I disagree; the truth is that there is meaning if you create it for yourself. It’s like what you said about a spoon: if I create it to serve as a scooping tool, then it really can exist for the purpose I intend. And if I can do that for a spoon, then why not intend a purpose for myself?
I agree that we can create meaning for ourselves, but in the end, does that really mean we are able to serve a purpose in this purposeless universe? I’m kind of a big picture guy, and I see one man’s sense of direction and self-satisfaction devoid of any purpose other than what he’s convinced himself of.
Speaking in terms of an inherently meaningless universe.
Cats may not have a function, but at least they have a purr puss.
Isn’t that enough for you? It is for me.
It sounds like you would want to live in a world where your purpose was imposed on you by someone else, instead of making it for yourself - but why? That sounds much worse than what we have.
But you do grant, right there in the OP, that we can create a spoon that serves a purpose, right? We can intend for it to fulfill that purpose? That’s presumably not a big-picture idea by itself, but it’s a fine building block for what’s to come; we can plant some trees to serve as a habitat for various animals while pumping out a little extra oxygen – or we can work to stop deforestation worldwide, preserving species after species while working to combat global warming, or whatever. You can dedicate yourself to overthrowing tyrants or curing diseases; it’s as big or as small as you’re capable of – and if that’s pretty danged small, then that’s still the best you can do, and what else can anyone ask?
So? Absent any alternative, I’ll take the best we can get.

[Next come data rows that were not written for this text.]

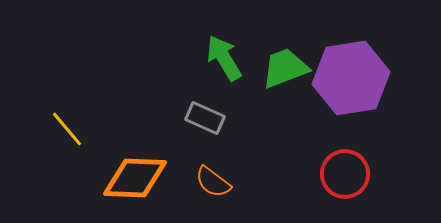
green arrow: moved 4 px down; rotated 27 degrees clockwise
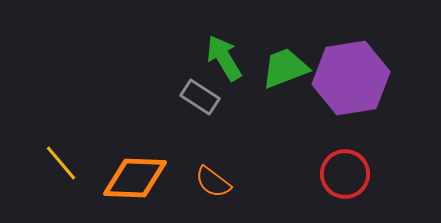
gray rectangle: moved 5 px left, 21 px up; rotated 9 degrees clockwise
yellow line: moved 6 px left, 34 px down
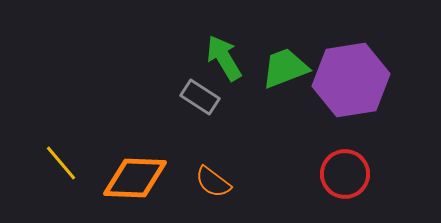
purple hexagon: moved 2 px down
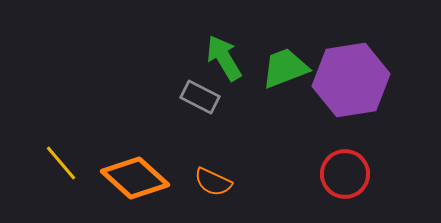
gray rectangle: rotated 6 degrees counterclockwise
orange diamond: rotated 40 degrees clockwise
orange semicircle: rotated 12 degrees counterclockwise
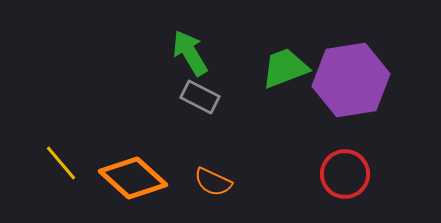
green arrow: moved 34 px left, 5 px up
orange diamond: moved 2 px left
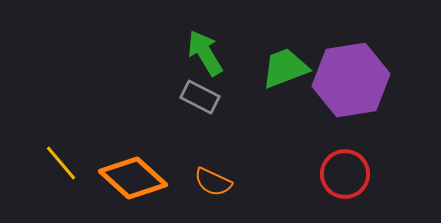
green arrow: moved 15 px right
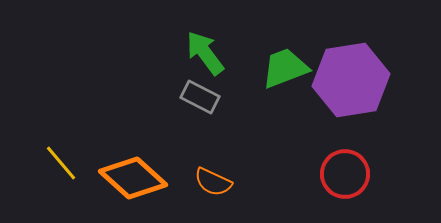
green arrow: rotated 6 degrees counterclockwise
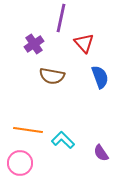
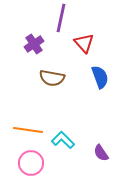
brown semicircle: moved 2 px down
pink circle: moved 11 px right
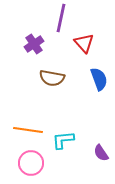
blue semicircle: moved 1 px left, 2 px down
cyan L-shape: rotated 50 degrees counterclockwise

Blut, it sounds like you’re bothered by the idea that in a few billion years the Earth will no longer exist (or at least not have life), and everything you and I do will not matter to anything else that exists in the universe at that time. Even if we managed to get to another habitat away from here (which I seriously doubt we will), eventually that chain of life will also be extinct when the universe is so cold that no life can exist.
What you’re missing is the here and now. Life is going on right now, all around you. Enjoy it while you can, and do something to make it more enjoyable for others now and in the future. You’ll be happy - what more can you ask?